● ACTIVITY
Reproduce the listing below word for word, starting with its first line and stopping after the line that contains "Oberösterreich".

● STUDY MATERIAL
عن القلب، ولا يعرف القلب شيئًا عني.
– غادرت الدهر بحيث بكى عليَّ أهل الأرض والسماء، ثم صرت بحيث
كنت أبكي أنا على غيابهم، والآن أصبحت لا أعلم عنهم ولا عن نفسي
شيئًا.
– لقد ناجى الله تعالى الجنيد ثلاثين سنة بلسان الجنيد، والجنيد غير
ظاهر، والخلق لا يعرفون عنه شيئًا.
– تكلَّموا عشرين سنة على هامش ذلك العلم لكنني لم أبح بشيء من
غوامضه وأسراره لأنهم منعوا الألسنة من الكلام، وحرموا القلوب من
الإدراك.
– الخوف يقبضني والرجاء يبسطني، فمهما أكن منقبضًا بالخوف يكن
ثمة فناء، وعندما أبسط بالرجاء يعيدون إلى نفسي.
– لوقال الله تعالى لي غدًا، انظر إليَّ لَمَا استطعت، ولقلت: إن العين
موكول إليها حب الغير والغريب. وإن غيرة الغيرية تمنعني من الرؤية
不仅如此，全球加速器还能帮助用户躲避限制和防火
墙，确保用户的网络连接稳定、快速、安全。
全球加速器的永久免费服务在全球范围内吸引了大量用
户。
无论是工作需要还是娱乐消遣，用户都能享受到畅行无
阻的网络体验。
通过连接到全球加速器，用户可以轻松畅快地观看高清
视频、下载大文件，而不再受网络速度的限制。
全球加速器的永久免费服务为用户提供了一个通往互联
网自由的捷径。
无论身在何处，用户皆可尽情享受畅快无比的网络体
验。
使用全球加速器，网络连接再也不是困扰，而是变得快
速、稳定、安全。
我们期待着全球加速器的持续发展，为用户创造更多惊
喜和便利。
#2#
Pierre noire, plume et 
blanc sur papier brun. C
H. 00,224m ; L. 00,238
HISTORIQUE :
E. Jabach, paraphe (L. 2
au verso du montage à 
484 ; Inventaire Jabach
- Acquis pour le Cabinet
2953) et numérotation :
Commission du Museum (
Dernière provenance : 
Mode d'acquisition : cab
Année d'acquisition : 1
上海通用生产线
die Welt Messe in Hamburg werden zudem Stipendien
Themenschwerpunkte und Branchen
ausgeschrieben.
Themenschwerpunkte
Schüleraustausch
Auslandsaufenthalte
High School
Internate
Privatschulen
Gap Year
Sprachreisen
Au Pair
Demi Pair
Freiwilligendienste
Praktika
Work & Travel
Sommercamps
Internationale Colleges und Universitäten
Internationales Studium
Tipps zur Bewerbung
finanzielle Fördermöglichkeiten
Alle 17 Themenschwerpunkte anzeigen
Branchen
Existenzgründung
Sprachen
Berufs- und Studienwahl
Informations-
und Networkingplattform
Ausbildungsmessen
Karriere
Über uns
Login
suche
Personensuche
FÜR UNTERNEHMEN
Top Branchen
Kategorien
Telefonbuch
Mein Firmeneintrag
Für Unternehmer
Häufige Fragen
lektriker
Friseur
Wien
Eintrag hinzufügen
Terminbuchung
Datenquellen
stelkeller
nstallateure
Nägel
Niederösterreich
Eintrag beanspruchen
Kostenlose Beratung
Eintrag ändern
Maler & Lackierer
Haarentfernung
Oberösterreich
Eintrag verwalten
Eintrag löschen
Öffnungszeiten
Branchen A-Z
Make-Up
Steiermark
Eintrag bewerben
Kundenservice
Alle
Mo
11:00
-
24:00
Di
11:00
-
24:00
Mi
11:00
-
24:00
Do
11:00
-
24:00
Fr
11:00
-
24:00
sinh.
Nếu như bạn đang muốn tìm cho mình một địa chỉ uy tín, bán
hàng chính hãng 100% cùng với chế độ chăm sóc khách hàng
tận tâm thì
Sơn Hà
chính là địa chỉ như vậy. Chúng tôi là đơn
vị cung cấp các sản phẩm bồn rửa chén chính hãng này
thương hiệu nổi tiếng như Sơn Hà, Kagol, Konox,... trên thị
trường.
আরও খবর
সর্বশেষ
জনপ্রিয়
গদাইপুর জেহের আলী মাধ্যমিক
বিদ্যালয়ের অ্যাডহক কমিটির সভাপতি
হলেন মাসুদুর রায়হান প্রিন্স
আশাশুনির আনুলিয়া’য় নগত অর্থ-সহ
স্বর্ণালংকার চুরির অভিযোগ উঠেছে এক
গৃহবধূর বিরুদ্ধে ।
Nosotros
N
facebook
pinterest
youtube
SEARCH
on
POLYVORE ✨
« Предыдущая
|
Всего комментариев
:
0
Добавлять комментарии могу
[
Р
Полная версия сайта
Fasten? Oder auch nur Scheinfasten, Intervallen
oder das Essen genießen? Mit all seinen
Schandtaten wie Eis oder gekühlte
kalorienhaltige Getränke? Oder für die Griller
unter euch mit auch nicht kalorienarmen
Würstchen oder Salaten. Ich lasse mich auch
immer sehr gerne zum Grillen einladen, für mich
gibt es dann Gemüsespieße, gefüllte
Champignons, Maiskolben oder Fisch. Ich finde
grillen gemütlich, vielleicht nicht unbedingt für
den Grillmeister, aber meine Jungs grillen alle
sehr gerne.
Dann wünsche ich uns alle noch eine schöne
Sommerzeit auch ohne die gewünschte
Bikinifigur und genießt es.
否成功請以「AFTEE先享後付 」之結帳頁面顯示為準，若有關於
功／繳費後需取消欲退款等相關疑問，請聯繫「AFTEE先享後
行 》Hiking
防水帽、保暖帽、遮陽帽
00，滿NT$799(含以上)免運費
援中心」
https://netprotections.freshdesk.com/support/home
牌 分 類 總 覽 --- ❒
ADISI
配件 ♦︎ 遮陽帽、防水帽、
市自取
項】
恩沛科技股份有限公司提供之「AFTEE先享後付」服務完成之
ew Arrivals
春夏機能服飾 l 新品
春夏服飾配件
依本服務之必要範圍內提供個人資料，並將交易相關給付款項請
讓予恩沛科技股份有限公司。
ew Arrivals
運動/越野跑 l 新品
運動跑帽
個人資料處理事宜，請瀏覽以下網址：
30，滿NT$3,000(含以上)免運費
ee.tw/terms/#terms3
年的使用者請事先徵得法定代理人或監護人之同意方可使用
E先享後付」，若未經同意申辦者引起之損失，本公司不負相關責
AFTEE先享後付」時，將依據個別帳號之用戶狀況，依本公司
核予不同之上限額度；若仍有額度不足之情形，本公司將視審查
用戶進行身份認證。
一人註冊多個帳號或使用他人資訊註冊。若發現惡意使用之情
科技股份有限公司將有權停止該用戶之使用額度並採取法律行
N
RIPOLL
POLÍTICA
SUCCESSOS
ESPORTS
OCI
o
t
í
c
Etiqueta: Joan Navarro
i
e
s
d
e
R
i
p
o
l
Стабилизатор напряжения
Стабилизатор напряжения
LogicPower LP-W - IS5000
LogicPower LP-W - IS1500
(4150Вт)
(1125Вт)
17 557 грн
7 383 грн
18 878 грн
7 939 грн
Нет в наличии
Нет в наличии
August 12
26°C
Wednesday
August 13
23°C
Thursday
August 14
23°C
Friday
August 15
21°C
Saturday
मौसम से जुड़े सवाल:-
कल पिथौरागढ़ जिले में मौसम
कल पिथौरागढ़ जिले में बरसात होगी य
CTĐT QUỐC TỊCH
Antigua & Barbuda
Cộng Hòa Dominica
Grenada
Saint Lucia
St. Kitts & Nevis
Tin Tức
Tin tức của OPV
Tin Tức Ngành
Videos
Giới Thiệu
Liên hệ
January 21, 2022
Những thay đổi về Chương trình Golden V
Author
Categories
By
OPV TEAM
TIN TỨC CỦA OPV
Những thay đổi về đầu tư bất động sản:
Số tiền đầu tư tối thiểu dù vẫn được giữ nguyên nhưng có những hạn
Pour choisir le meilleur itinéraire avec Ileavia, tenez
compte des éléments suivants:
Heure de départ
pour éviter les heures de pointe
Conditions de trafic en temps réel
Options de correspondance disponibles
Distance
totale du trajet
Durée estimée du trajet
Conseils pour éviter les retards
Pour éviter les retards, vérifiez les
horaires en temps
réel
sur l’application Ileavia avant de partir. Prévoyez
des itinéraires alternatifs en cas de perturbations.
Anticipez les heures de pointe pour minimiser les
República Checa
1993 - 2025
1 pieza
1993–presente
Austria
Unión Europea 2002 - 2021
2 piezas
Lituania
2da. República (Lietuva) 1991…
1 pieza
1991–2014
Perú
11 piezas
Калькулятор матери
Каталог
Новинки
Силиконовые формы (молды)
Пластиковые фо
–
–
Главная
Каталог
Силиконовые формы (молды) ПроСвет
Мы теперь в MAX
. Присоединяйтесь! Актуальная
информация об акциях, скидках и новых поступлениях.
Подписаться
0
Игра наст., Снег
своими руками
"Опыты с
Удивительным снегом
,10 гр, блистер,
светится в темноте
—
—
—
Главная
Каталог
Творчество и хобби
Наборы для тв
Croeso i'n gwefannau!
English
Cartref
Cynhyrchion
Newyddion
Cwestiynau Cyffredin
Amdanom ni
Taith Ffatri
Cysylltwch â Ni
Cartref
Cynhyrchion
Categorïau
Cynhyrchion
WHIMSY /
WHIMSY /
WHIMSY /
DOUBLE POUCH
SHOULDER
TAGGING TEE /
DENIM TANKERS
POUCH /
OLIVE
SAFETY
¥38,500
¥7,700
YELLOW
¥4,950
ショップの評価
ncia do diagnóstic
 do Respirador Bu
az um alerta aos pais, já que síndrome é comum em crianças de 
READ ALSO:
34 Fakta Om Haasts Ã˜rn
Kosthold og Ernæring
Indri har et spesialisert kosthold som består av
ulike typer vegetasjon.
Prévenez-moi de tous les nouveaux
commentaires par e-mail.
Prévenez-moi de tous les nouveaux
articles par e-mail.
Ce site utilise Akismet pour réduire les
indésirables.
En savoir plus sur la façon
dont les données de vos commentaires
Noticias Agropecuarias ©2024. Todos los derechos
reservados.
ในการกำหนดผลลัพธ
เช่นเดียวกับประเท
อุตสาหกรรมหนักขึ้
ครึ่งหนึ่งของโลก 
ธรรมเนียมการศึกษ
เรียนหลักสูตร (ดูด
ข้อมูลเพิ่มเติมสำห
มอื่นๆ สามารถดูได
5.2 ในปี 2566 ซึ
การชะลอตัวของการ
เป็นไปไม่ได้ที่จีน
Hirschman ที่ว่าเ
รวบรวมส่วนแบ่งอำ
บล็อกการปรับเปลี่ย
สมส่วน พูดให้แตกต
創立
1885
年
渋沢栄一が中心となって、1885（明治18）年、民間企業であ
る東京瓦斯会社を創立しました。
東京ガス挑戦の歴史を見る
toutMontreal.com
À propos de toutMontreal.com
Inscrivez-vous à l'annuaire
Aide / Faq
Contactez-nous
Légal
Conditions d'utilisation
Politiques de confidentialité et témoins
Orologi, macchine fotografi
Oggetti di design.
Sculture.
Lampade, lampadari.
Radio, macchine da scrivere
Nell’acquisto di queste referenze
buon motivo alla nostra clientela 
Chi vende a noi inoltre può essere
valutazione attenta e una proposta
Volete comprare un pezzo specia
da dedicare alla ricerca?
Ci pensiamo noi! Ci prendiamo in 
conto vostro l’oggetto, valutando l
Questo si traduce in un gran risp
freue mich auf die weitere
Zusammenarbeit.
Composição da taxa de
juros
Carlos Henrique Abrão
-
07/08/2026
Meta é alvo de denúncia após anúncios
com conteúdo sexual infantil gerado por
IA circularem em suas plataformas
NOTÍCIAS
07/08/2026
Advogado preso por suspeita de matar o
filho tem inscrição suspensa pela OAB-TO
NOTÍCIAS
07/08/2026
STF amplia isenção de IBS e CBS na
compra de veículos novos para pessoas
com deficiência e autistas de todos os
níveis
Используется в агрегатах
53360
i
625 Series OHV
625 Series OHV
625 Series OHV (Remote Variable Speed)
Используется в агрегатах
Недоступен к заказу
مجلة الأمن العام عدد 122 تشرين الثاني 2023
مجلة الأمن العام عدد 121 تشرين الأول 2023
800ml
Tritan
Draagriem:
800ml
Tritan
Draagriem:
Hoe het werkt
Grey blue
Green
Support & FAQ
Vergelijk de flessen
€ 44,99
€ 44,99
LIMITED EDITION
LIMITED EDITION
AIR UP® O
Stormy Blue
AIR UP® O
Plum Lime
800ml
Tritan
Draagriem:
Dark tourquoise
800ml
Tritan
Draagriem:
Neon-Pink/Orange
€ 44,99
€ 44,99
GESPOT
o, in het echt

● ANSWER TO THIS PROBLEM
عن القلب، ولا يعرف القلب شيئًا عني.
– غادرت الدهر بحيث بكى عليَّ أهل الأرض والسماء، ثم صرت بحيث
كنت أبكي أنا على غيابهم، والآن أصبحت لا أعلم عنهم ولا عن نفسي
شيئًا.
– لقد ناجى الله تعالى الجنيد ثلاثين سنة بلسان الجنيد، والجنيد غير
ظاهر، والخلق لا يعرفون عنه شيئًا.
– تكلَّموا عشرين سنة على هامش ذلك العلم لكنني لم أبح بشيء من
غوامضه وأسراره لأنهم منعوا الألسنة من الكلام، وحرموا القلوب من
الإدراك.
– الخوف يقبضني والرجاء يبسطني، فمهما أكن منقبضًا بالخوف يكن
ثمة فناء، وعندما أبسط بالرجاء يعيدون إلى نفسي.
– لوقال الله تعالى لي غدًا، انظر إليَّ لَمَا استطعت، ولقلت: إن العين
موكول إليها حب الغير والغريب. وإن غيرة الغيرية تمنعني من الرؤية
不仅如此，全球加速器还能帮助用户躲避限制和防火
墙，确保用户的网络连接稳定、快速、安全。
全球加速器的永久免费服务在全球范围内吸引了大量用
户。
无论是工作需要还是娱乐消遣，用户都能享受到畅行无
阻的网络体验。
通过连接到全球加速器，用户可以轻松畅快地观看高清
视频、下载大文件，而不再受网络速度的限制。
全球加速器的永久免费服务为用户提供了一个通往互联
网自由的捷径。
无论身在何处，用户皆可尽情享受畅快无比的网络体
验。
使用全球加速器，网络连接再也不是困扰，而是变得快
速、稳定、安全。
我们期待着全球加速器的持续发展，为用户创造更多惊
喜和便利。
#2#
Pierre noire, plume et 
blanc sur papier brun. C
H. 00,224m ; L. 00,238
HISTORIQUE :
E. Jabach, paraphe (L. 2
au verso du montage à 
484 ; Inventaire Jabach
- Acquis pour le Cabinet
2953) et numérotation :
Commission du Museum (
Dernière provenance : 
Mode d'acquisition : cab
Année d'acquisition : 1
上海通用生产线
die Welt Messe in Hamburg werden zudem Stipendien
Themenschwerpunkte und Branchen
ausgeschrieben.
Themenschwerpunkte
Schüleraustausch
Auslandsaufenthalte
High School
Internate
Privatschulen
Gap Year
Sprachreisen
Au Pair
Demi Pair
Freiwilligendienste
Praktika
Work & Travel
Sommercamps
Internationale Colleges und Universitäten
Internationales Studium
Tipps zur Bewerbung
finanzielle Fördermöglichkeiten
Alle 17 Themenschwerpunkte anzeigen
Branchen
Existenzgründung
Sprachen
Berufs- und Studienwahl
Informations-
und Networkingplattform
Ausbildungsmessen
Karriere
Über uns
Login
suche
Personensuche
FÜR UNTERNEHMEN
Top Branchen
Kategorien
Telefonbuch
Mein Firmeneintrag
Für Unternehmer
Häufige Fragen
lektriker
Friseur
Wien
Eintrag hinzufügen
Terminbuchung
Datenquellen
stelkeller
nstallateure
Nägel
Niederösterreich
Eintrag beanspruchen
Kostenlose Beratung
Eintrag ändern
Maler & Lackierer
Haarentfernung
Oberösterreich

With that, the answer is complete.